I just loved that harmonious feeling our group had – whether or not someone is already skilled or learned in theater, we were all so eager to learn more. Our ages ranged from 16 to 60. Legit! Of course it helped a lot that our mentor was someone who was renowned in this field with his decades of experience as an actor and director.
Perhaps that collective thirst for knowledge helped us empathize with each other as by Day 2, we found real friends in each other. Rarely do you meet people in such setting and keep a really good relationship even after the workshop.
As we neared our recital day, we were all on our toes as we do not know yet the characters we will all play. And judging by the few plays I’ve read, it wasn’t a simple one. It was also the first Filipino play I’ve read – one with an incredibly long title: Aba, ano’t nangangamatay itong Mga Idolong Romantiko at ilang nakamulatang tampalasang gaya nila sa Isang Dulang nanunukso’t nagpapatawa nguni’t bahagya ring Sumusuri sa Lipunan natin, gaya nito? Aba, aba! To which we just call, Mga Idolong Romantiko. The play was written by four-time Palanca awardee Bienvenido Noriega Jr.. The play, which features a multitude of casts whose lives are all crazily intertwined and fates interchanged, was perfect for our class size.
By Friday night, we finally reached the end of the script. We were all exhausted as we shared our realizations and feelings about the play, how it reflected the political landscape when the playwright was alive. We were given assignments to find the core of a specific character and build our analysis based on the technical side of character analysis which we learned during the workshop.
Saturday morning, everyone was tense as our mentor grilled us to the deepest bit of each character. And surprise, the characters we were assigned will be the ones we will play during the recital – on TUESDAY! That afternoon, we had our first blocking at an outdoor space since the stage wasn’t available to us yet. The day ended on a sour note when we didn’t seem to be ready for Tuesday. We wanted to practice on Sunday and Monday, but that wasn’t allowed nor agreeable for some. We just crossed our fingers.
Afternoon of the performance day, we had our first and only on-stage blocking and there were a few mishaps with the costumes and fellow actors. Everyone was so tensed, I doubted if we could put on an acceptable, let alone a good show. A few minutes before the show, I was fumbling with my lines. Can I really do this? Is our director in his right mind? We can’t do this! We can’t be ready yet!
Fast forward to the end of our recital, we realized how much of a trusting genius bordering fool our mentor was. At least, in my opinion. And I mean that with the utmost respect.
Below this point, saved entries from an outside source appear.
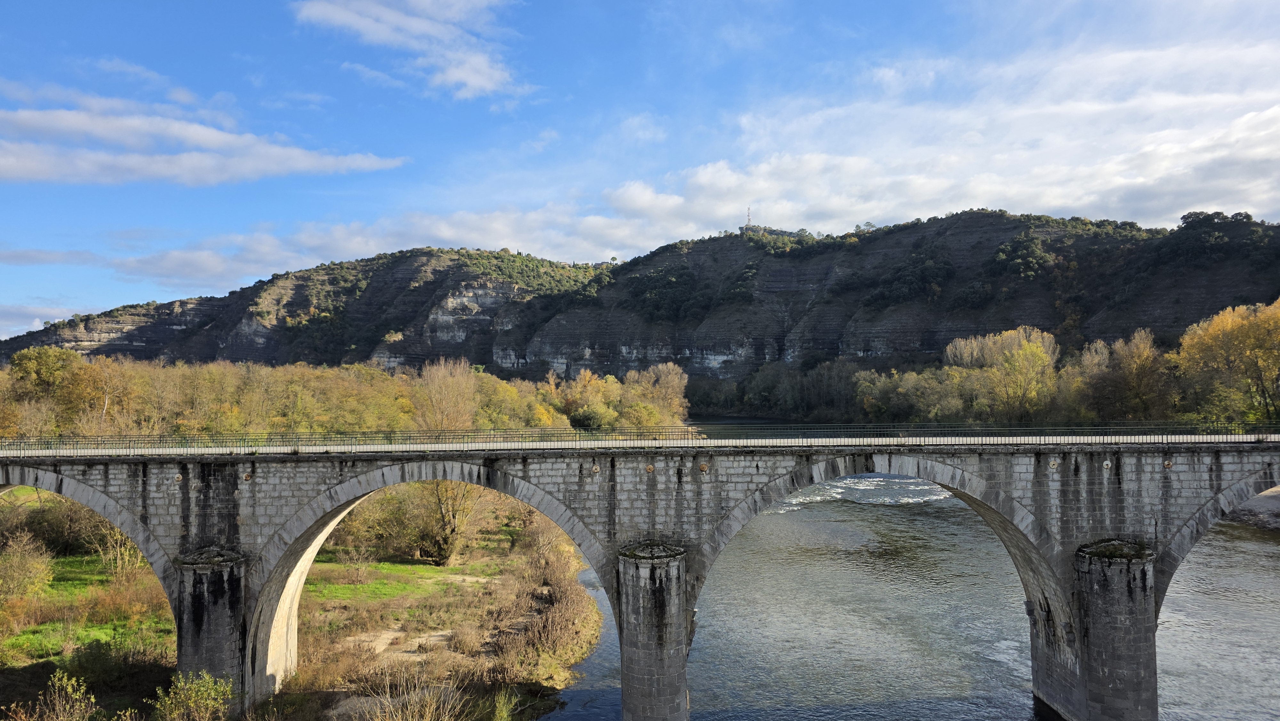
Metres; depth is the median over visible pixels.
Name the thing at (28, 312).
cloud
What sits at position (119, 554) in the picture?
shrub
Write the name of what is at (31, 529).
shrub
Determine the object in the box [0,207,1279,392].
hill
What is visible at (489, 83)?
sky
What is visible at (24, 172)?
cloud
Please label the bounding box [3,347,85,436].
tree
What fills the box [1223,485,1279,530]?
gravel bank
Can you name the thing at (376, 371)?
tree row
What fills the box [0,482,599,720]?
grassy bank
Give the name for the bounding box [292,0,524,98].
cloud
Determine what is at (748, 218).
antenna tower
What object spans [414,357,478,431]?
tree
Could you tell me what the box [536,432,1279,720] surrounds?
river
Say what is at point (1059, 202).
cloud
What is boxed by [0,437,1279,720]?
stone bridge
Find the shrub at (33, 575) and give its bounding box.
[0,530,54,598]
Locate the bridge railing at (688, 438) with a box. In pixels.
[1,423,1277,454]
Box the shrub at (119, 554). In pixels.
[86,517,143,578]
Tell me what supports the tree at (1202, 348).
on the ground
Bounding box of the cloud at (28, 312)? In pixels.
[0,300,87,337]
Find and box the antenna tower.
[744,205,752,227]
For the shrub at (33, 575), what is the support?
on the grassy bank at (72, 559)
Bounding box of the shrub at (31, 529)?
[1,495,106,554]
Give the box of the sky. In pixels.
[0,0,1279,345]
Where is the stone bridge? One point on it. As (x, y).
(1084, 669)
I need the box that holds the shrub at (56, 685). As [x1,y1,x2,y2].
[4,670,96,720]
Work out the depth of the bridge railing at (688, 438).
29.37 m
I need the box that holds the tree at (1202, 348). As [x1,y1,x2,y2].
[1174,299,1279,427]
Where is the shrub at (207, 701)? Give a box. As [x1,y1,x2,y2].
[152,669,235,720]
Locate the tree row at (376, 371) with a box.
[0,349,691,440]
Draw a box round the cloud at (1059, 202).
[599,32,1279,247]
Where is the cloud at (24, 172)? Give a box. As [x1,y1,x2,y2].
[0,92,410,185]

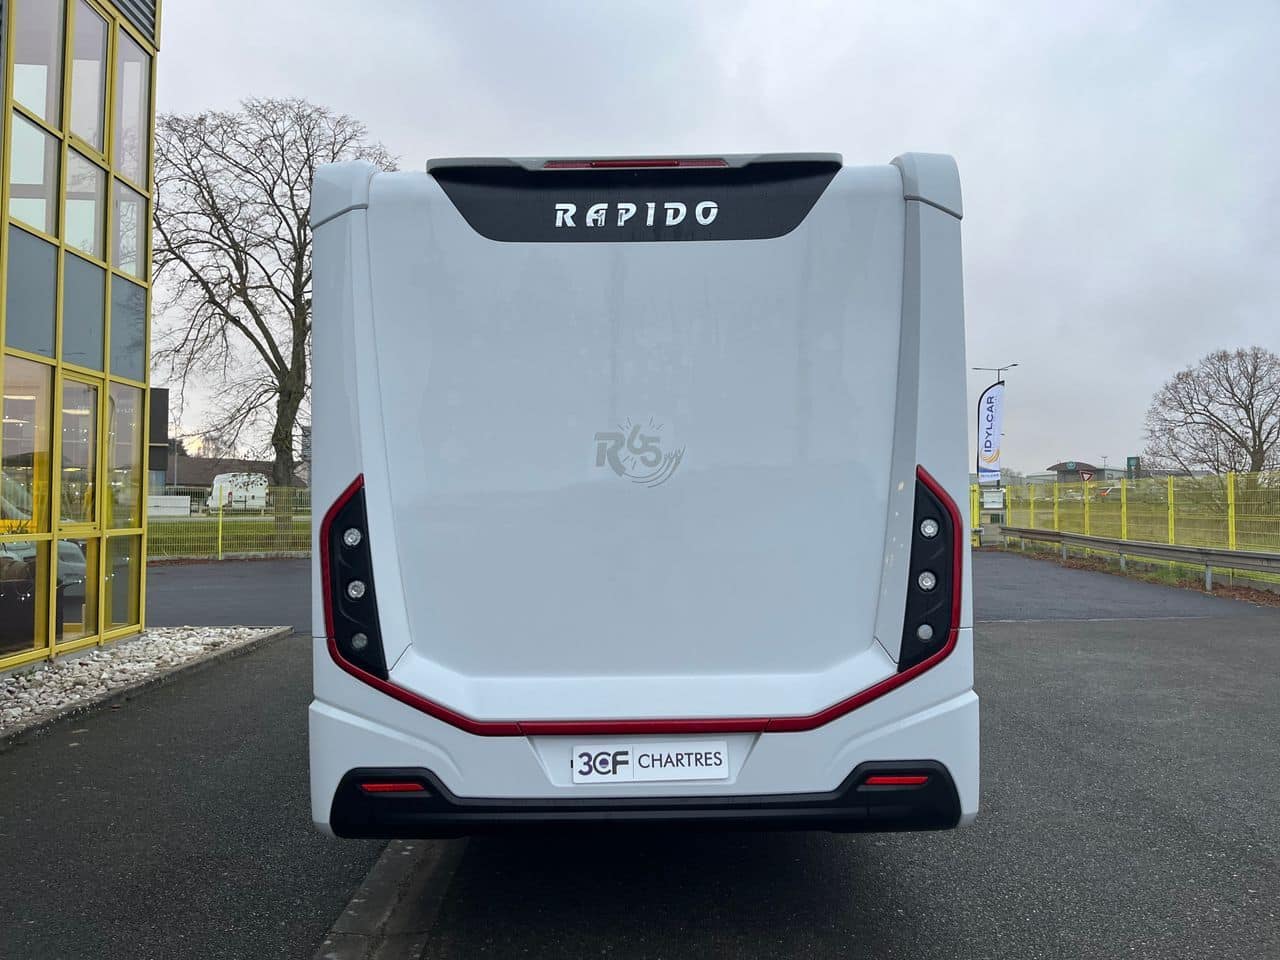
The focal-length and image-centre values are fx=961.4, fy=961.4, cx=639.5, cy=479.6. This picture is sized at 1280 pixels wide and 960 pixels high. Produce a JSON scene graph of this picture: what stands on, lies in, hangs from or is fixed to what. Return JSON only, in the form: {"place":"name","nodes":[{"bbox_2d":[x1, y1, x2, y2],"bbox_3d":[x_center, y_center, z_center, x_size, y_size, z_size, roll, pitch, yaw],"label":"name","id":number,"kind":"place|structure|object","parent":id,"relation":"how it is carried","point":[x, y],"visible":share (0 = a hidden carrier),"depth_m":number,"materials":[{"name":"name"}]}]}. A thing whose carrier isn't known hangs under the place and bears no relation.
{"place":"outdoors","nodes":[
{"label":"outdoors","id":0,"kind":"place"},
{"bbox_2d":[0,0,158,672],"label":"glass building","id":1,"kind":"structure","parent":0,"point":[133,611],"depth_m":8.44,"materials":[{"name":"glass"}]},
{"bbox_2d":[1,359,53,660],"bbox_3d":[-4.589,0.171,6.941,0.134,2.351,0.949,0,-1,0],"label":"window","id":2,"kind":"structure","parent":1,"relation":"in","point":[33,396],"depth_m":7.17,"materials":[{"name":"glass"}]},
{"bbox_2d":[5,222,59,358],"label":"window panel","id":3,"kind":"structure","parent":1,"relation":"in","point":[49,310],"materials":[{"name":"grey glass"}]},
{"bbox_2d":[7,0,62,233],"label":"window","id":4,"kind":"structure","parent":1,"relation":"in","point":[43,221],"depth_m":7.27,"materials":[{"name":"clear glass"}]},
{"bbox_2d":[60,379,99,638],"bbox_3d":[-4.550,0.209,7.679,0.145,2.151,0.728,0,-1,0],"label":"window","id":5,"kind":"structure","parent":1,"relation":"in","point":[80,541],"depth_m":7.79,"materials":[{"name":"glass"}]},
{"bbox_2d":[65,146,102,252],"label":"window","id":6,"kind":"structure","parent":1,"relation":"in","point":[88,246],"depth_m":8.11,"materials":[{"name":"clear glass"}]},
{"bbox_2d":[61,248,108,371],"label":"window panel","id":7,"kind":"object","parent":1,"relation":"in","point":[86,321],"visible":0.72,"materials":[{"name":"grey glass"}]},
{"bbox_2d":[68,1,109,153],"bbox_3d":[-4.775,-3.407,8.226,0.280,1.406,0.525,0,-1,0],"label":"window","id":8,"kind":"structure","parent":1,"relation":"in","point":[94,108],"depth_m":8.29,"materials":[{"name":"clear glass"}]},
{"bbox_2d":[105,385,144,630],"bbox_3d":[-4.748,0.179,8.781,0.162,2.321,0.705,0,-1,0],"label":"window","id":9,"kind":"structure","parent":1,"relation":"in","point":[131,439],"depth_m":8.82,"materials":[{"name":"clear glass"}]},
{"bbox_2d":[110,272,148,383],"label":"window panel","id":10,"kind":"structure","parent":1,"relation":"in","point":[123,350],"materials":[{"name":"grey glass"}]},
{"bbox_2d":[112,37,148,289],"bbox_3d":[-4.791,-2.926,8.956,0.270,2.355,0.597,0,-1,0],"label":"window","id":11,"kind":"structure","parent":1,"relation":"in","point":[123,264],"depth_m":8.94,"materials":[{"name":"clear glass"}]},
{"bbox_2d":[147,387,170,493],"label":"dark building","id":12,"kind":"structure","parent":0,"point":[162,407],"materials":[{"name":"grey"}]},
{"bbox_2d":[161,454,284,498],"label":"house","id":13,"kind":"structure","parent":0,"point":[189,485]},
{"bbox_2d":[148,514,313,558],"label":"lawn","id":14,"kind":"structure","parent":0,"point":[186,539],"materials":[{"name":"green plant"}]},
{"bbox_2d":[146,94,396,534],"bbox_3d":[-10.264,-4.379,26.234,8.039,12.143,7.805,-1,-2,38],"label":"bare tree","id":15,"kind":"object","parent":14,"relation":"on","point":[292,302],"visible":0.87,"depth_m":25.19,"materials":[{"name":"brown plant"}]},
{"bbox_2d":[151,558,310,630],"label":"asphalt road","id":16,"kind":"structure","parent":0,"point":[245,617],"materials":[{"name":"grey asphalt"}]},
{"bbox_2d":[0,548,1277,959],"label":"asphalt road","id":17,"kind":"structure","parent":0,"point":[1071,638],"materials":[{"name":"grey asphalt"}]},
{"bbox_2d":[0,625,285,746],"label":"gravel bed","id":18,"kind":"object","parent":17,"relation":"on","point":[107,654],"visible":0.75,"depth_m":7.37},
{"bbox_2d":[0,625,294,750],"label":"curb","id":19,"kind":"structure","parent":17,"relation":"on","point":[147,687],"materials":[{"name":"grey concrete"}]},
{"bbox_2d":[313,839,460,959],"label":"drainage gutter","id":20,"kind":"object","parent":17,"relation":"in","point":[404,861],"visible":0.55,"depth_m":3.20,"materials":[{"name":"grey concrete"}]},
{"bbox_2d":[307,145,981,837],"bbox_3d":[0.050,0.181,7.496,2.123,2.597,9.684,0,-1,0],"label":"motorhome","id":21,"kind":"object","parent":17,"relation":"on","point":[653,315],"visible":0.96,"depth_m":3.06,"materials":[{"name":"white plastic"}]},
{"bbox_2d":[571,741,729,783],"bbox_3d":[0.028,0.875,2.959,0.549,0.128,0.060,0,-1,0],"label":"license plate","id":22,"kind":"object","parent":21,"relation":"attached to","point":[661,773],"visible":0.96,"depth_m":2.95,"materials":[{"name":"white plastic"}]},
{"bbox_2d":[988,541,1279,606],"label":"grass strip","id":23,"kind":"object","parent":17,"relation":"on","point":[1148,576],"visible":0.45,"depth_m":17.69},
{"bbox_2d":[977,470,1279,578],"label":"yellow fence","id":24,"kind":"object","parent":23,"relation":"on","point":[1233,531],"visible":0.82,"depth_m":19.05,"materials":[{"name":"metal"}]},
{"bbox_2d":[981,489,1005,509],"bbox_3d":[9.658,0.554,26.280,0.673,0.566,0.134,0,-1,6],"label":"sign","id":25,"kind":"object","parent":24,"relation":"attached to","point":[997,504],"visible":0.96,"depth_m":26.25,"materials":[{"name":"white"}]},
{"bbox_2d":[1000,526,1279,591],"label":"guardrail","id":26,"kind":"object","parent":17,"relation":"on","point":[1228,552],"visible":0.99,"depth_m":17.01,"materials":[{"name":"grey metal"}]},
{"bbox_2d":[157,0,1279,473],"label":"sky","id":27,"kind":"structure","parent":0,"point":[306,79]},
{"bbox_2d":[1044,460,1109,483],"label":"distant building","id":28,"kind":"structure","parent":0,"point":[1053,469],"materials":[{"name":"brick"}]},
{"label":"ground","id":29,"kind":"structure","parent":0},
{"bbox_2d":[149,494,190,516],"bbox_3d":[-21.807,1.257,42.833,3.276,1.169,0.923,1,-2,-23],"label":"white container","id":30,"kind":"object","parent":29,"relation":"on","point":[184,501],"visible":0.63,"depth_m":42.83,"materials":[{"name":"white"}]},
{"bbox_2d":[147,484,312,559],"bbox_3d":[-9.908,0.955,22.362,7.247,1.747,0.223,0,-1,0],"label":"fence","id":31,"kind":"object","parent":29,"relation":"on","point":[221,533],"visible":0.35,"depth_m":22.41,"materials":[{"name":"yellow metal"}]},
{"bbox_2d":[206,471,267,510],"bbox_3d":[-23.127,0.821,55.606,2.348,2.447,4.402,-1,-2,39],"label":"white van","id":32,"kind":"object","parent":29,"relation":"on","point":[223,485],"visible":0.74,"depth_m":54.51,"materials":[{"name":"white metal"}]},
{"bbox_2d":[976,381,1005,482],"bbox_3d":[10.783,-0.962,29.477,1.040,4.232,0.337,0,-1,0],"label":"banner flag","id":33,"kind":"object","parent":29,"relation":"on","point":[989,442],"visible":0.97,"depth_m":29.45,"materials":[{"name":"fabric"}]},
{"bbox_2d":[973,362,1015,489],"bbox_3d":[14.807,-1.444,40.228,2.014,7.073,0.439,0,-1,0],"label":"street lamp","id":34,"kind":"object","parent":29,"relation":"on","point":[997,369],"visible":0.51,"depth_m":40.17,"materials":[{"name":"metal"}]},
{"bbox_2d":[1079,469,1094,481],"bbox_3d":[14.818,0.074,31.843,0.577,0.812,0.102,0,-1,0],"label":"road sign","id":35,"kind":"object","parent":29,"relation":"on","point":[1087,477],"visible":0.9,"depth_m":31.83,"materials":[{"name":"red"}]},
{"bbox_2d":[1125,456,1140,478],"bbox_3d":[21.155,0.047,41.235,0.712,2.104,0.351,0,-1,0],"label":"green sign","id":36,"kind":"object","parent":29,"relation":"on","point":[1130,458],"visible":0.68,"depth_m":41.15,"materials":[{"name":"green"}]},
{"bbox_2d":[1143,345,1279,475],"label":"bare tree","id":37,"kind":"object","parent":29,"relation":"on","point":[1249,415],"visible":0.97,"depth_m":39.33,"materials":[{"name":"brown plant"}]}
]}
No, our show wasn’t perfect. We missed some lines and did some adlib, but no one knew except us and our director. Turns out, he has been building up our memories by shuffling character assignments in our exercises and keeping us to it once he saw how it fit.
While we were scrambling around with our nerves killing us as the recital date neared, he was smug and confident that we could pull it off! Such risk. Such trust only a fool could have. And I admired that. We all did. During the month-long workshop, we have all grown to be like siblings with this awesome sauce for a father/mentor. While our workshop ended on the 30th of April 2015, our friendship and learning didn’t.
We constantly hang out with each other for Salsa nights at Brazas (we’re chill AF and titas like that) and our teacher continued to give us tips and push us to auditions. I had other acting workshops, but this was by far the best. It was the perfect mixture of an interesting class, a great teacher, and wonderful classmates-turned-real friends. And I haven’t felt so happy and fulfilled in a long time.